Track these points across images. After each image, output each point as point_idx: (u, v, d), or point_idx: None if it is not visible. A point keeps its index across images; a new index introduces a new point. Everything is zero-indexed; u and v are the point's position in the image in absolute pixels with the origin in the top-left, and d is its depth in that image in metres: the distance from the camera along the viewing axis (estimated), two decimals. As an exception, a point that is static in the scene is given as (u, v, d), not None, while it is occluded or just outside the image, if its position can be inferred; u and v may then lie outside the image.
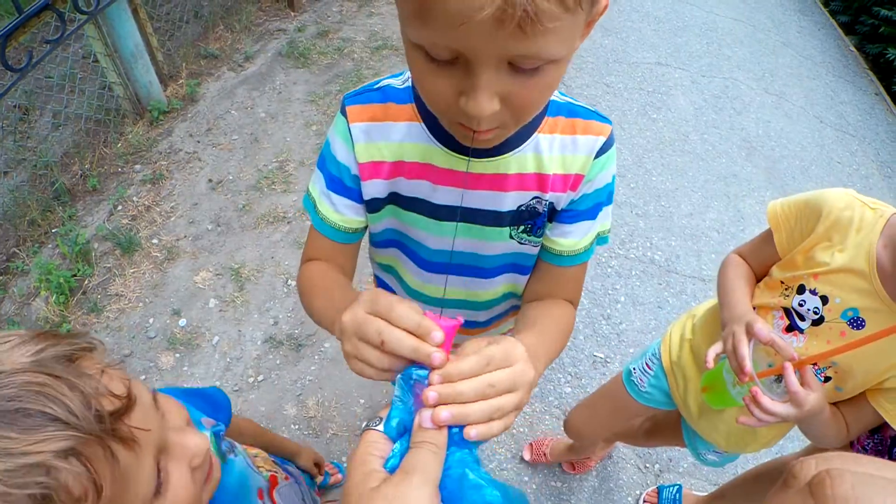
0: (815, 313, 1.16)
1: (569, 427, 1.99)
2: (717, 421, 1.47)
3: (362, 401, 2.50)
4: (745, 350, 1.10)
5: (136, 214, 3.05)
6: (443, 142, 0.92)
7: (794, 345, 1.20)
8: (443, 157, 0.93)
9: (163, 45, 3.65)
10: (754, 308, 1.28)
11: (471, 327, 1.29)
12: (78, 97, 3.24)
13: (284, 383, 2.50)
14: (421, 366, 0.63)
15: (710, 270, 3.06)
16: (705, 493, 2.16)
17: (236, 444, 1.16)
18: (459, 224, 1.00)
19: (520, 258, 1.08)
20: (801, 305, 1.19)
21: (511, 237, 1.02)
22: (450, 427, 0.61)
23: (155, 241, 2.93)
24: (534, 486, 2.31)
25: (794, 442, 2.26)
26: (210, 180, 3.25)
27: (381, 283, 1.32)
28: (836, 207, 1.14)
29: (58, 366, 0.60)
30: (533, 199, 0.96)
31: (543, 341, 0.87)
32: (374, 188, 0.99)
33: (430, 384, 0.61)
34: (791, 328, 1.22)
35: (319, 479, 1.71)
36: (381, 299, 0.65)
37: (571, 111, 0.95)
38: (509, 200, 0.96)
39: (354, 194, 1.01)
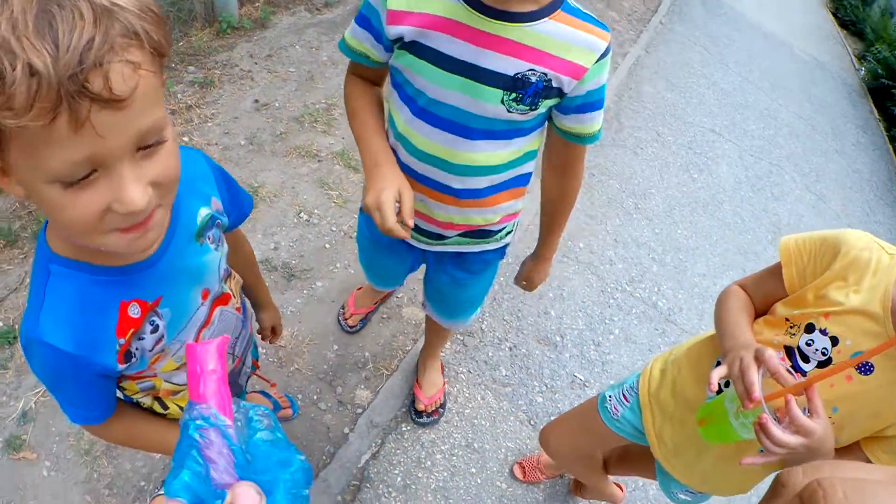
0: (823, 354, 1.08)
1: (541, 438, 1.94)
2: (693, 460, 1.38)
3: (335, 346, 2.42)
4: (755, 375, 1.00)
5: (175, 110, 3.01)
6: (467, 1, 1.07)
7: None
8: (465, 15, 1.07)
9: (251, -35, 3.64)
10: None
11: (444, 192, 1.31)
12: (157, -16, 3.21)
13: (267, 306, 2.43)
14: (203, 409, 0.55)
15: (708, 331, 2.98)
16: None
17: (224, 244, 1.09)
18: (460, 79, 1.12)
19: (501, 125, 1.18)
20: (808, 345, 1.10)
21: (502, 102, 1.13)
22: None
23: (185, 138, 2.88)
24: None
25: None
26: (256, 101, 3.21)
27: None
28: (856, 247, 1.08)
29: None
30: (528, 70, 1.09)
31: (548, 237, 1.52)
32: (396, 32, 1.12)
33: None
34: (793, 369, 1.13)
35: (269, 340, 1.62)
36: None
37: (582, 16, 1.12)
38: (510, 66, 1.09)
39: (376, 32, 1.17)
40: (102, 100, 0.57)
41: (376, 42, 1.18)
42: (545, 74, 1.10)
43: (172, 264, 0.90)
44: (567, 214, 1.47)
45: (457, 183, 1.27)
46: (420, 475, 2.19)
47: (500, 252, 1.58)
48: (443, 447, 2.26)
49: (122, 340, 0.88)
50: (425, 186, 1.30)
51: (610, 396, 1.60)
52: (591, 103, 1.18)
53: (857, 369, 1.04)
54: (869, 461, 1.07)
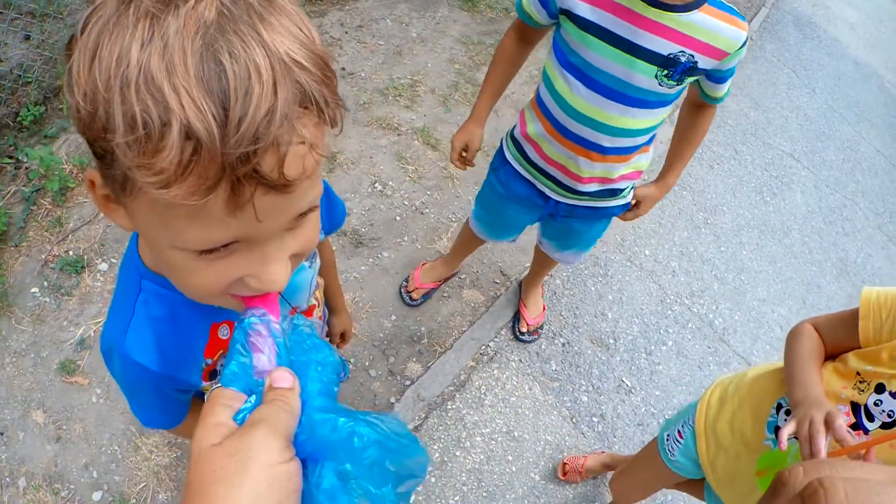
0: (889, 416, 1.05)
1: (614, 492, 2.01)
2: (746, 493, 1.35)
3: (394, 317, 2.44)
4: (822, 442, 0.98)
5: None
6: None
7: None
8: (629, 0, 1.27)
9: (356, -65, 3.63)
10: None
11: (593, 149, 1.50)
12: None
13: (333, 269, 2.46)
14: (256, 311, 0.54)
15: (758, 358, 2.90)
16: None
17: (318, 259, 1.08)
18: (621, 53, 1.31)
19: (652, 96, 1.38)
20: (876, 405, 1.06)
21: (655, 76, 1.33)
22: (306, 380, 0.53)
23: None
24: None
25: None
26: (343, 69, 3.22)
27: (538, 98, 1.59)
28: None
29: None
30: (678, 52, 1.29)
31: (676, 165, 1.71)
32: (570, 4, 1.33)
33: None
34: (855, 426, 1.10)
35: (337, 345, 1.60)
36: None
37: (725, 8, 1.31)
38: (665, 47, 1.29)
39: (548, 4, 1.40)
40: (272, 185, 0.47)
41: (542, 8, 1.42)
42: (692, 56, 1.30)
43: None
44: (694, 148, 1.68)
45: (606, 142, 1.47)
46: (458, 454, 2.19)
47: (625, 207, 1.77)
48: (484, 430, 2.26)
49: (209, 360, 0.85)
50: (576, 144, 1.50)
51: (667, 437, 1.59)
52: (724, 77, 1.42)
53: None
54: None
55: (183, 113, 0.41)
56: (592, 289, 2.78)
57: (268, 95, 0.44)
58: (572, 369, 2.50)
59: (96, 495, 1.90)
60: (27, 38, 2.75)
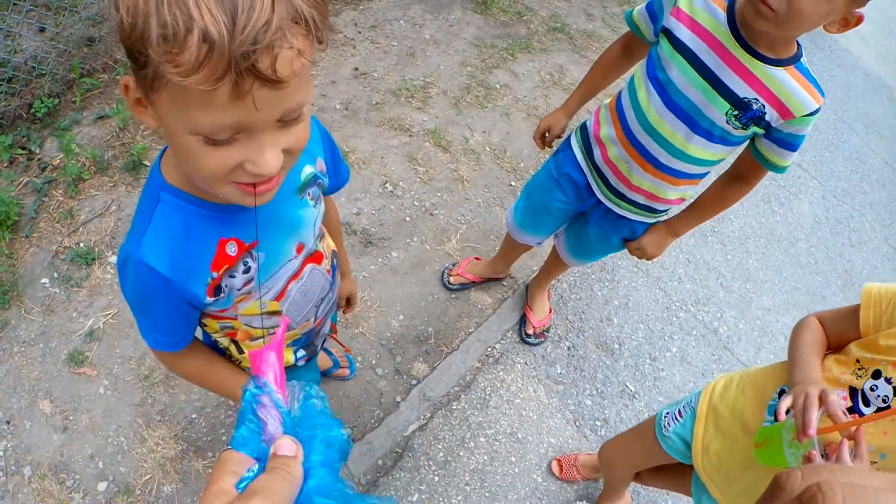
0: (884, 401, 1.09)
1: (601, 455, 1.97)
2: (736, 475, 1.38)
3: (401, 317, 2.43)
4: (815, 414, 1.04)
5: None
6: (732, 30, 1.35)
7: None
8: (726, 38, 1.35)
9: (372, -64, 3.63)
10: None
11: (650, 162, 1.58)
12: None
13: (342, 267, 2.46)
14: (258, 380, 0.57)
15: (766, 363, 2.88)
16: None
17: (322, 203, 1.12)
18: (704, 82, 1.40)
19: (717, 130, 1.44)
20: (872, 390, 1.11)
21: (725, 113, 1.39)
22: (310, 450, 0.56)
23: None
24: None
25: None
26: (356, 69, 3.22)
27: (618, 102, 1.67)
28: None
29: None
30: (753, 98, 1.36)
31: (690, 218, 1.73)
32: (673, 24, 1.43)
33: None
34: (852, 410, 1.14)
35: (342, 312, 1.65)
36: None
37: (809, 77, 1.36)
38: (743, 90, 1.36)
39: (654, 17, 1.51)
40: (266, 79, 0.60)
41: (651, 23, 1.53)
42: (763, 106, 1.36)
43: (273, 212, 0.93)
44: (715, 213, 1.73)
45: (664, 158, 1.55)
46: (461, 454, 2.19)
47: (646, 226, 1.84)
48: (488, 431, 2.26)
49: (215, 274, 0.91)
50: (637, 153, 1.58)
51: (666, 413, 1.61)
52: (788, 143, 1.43)
53: None
54: None
55: (202, 21, 0.55)
56: (599, 294, 2.77)
57: (266, 10, 0.57)
58: (577, 373, 2.49)
59: (101, 486, 1.90)
60: (42, 30, 2.76)
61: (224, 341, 1.18)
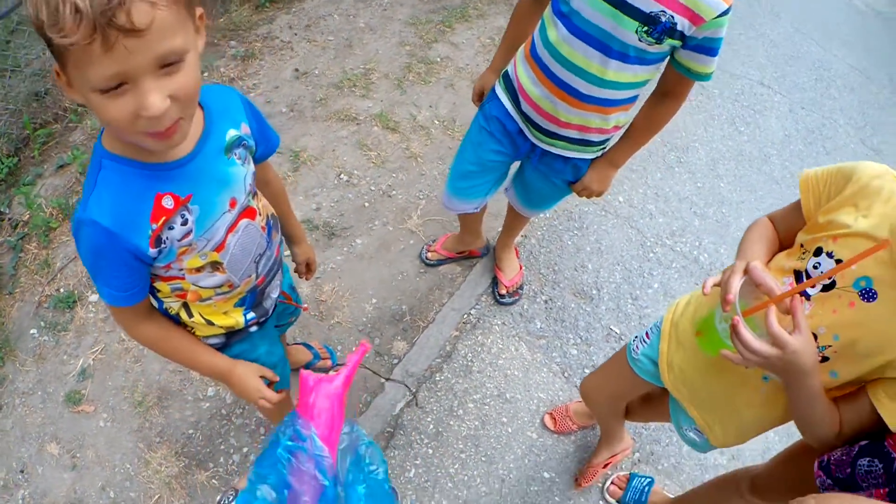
0: (829, 278, 1.05)
1: (582, 391, 1.96)
2: (699, 385, 1.40)
3: (374, 300, 2.43)
4: (736, 279, 1.04)
5: (220, 83, 3.04)
6: None
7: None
8: None
9: (290, -64, 3.61)
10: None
11: (574, 96, 1.56)
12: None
13: (307, 262, 2.46)
14: (301, 428, 0.49)
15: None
16: (673, 496, 2.01)
17: (251, 164, 1.20)
18: (609, 7, 1.37)
19: (632, 50, 1.43)
20: (815, 268, 1.08)
21: (636, 31, 1.38)
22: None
23: (230, 106, 2.90)
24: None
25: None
26: (296, 70, 3.21)
27: (532, 45, 1.65)
28: (867, 174, 1.06)
29: None
30: (659, 11, 1.34)
31: (627, 145, 1.75)
32: None
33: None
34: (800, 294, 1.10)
35: (304, 276, 1.72)
36: None
37: None
38: (648, 5, 1.34)
39: None
40: (126, 30, 0.73)
41: None
42: (672, 17, 1.34)
43: (202, 168, 1.05)
44: (651, 135, 1.72)
45: (585, 89, 1.53)
46: (452, 423, 2.18)
47: (588, 163, 1.83)
48: (475, 396, 2.25)
49: (154, 226, 1.01)
50: (560, 89, 1.57)
51: (635, 338, 1.62)
52: (706, 48, 1.41)
53: (860, 296, 1.01)
54: (874, 408, 1.03)
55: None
56: (569, 243, 2.75)
57: None
58: (558, 325, 2.47)
59: (113, 514, 1.93)
60: (-10, 95, 2.76)
61: (175, 305, 1.24)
--------------------
ASSIGNED TASK: Could you set down, exactly as written, the lines above between the one holding "12: (78, 97, 3.24)" and the one holding "25: (794, 442, 2.26)", inclusive, and nothing more?

ANSWER:
12: (78, 97, 3.24)
13: (284, 383, 2.50)
14: (421, 366, 0.63)
15: (710, 270, 3.06)
16: (705, 493, 2.16)
17: (236, 444, 1.16)
18: (459, 224, 1.00)
19: (520, 258, 1.08)
20: (801, 305, 1.19)
21: (511, 237, 1.02)
22: (450, 427, 0.61)
23: (155, 241, 2.93)
24: (534, 486, 2.31)
25: (794, 442, 2.26)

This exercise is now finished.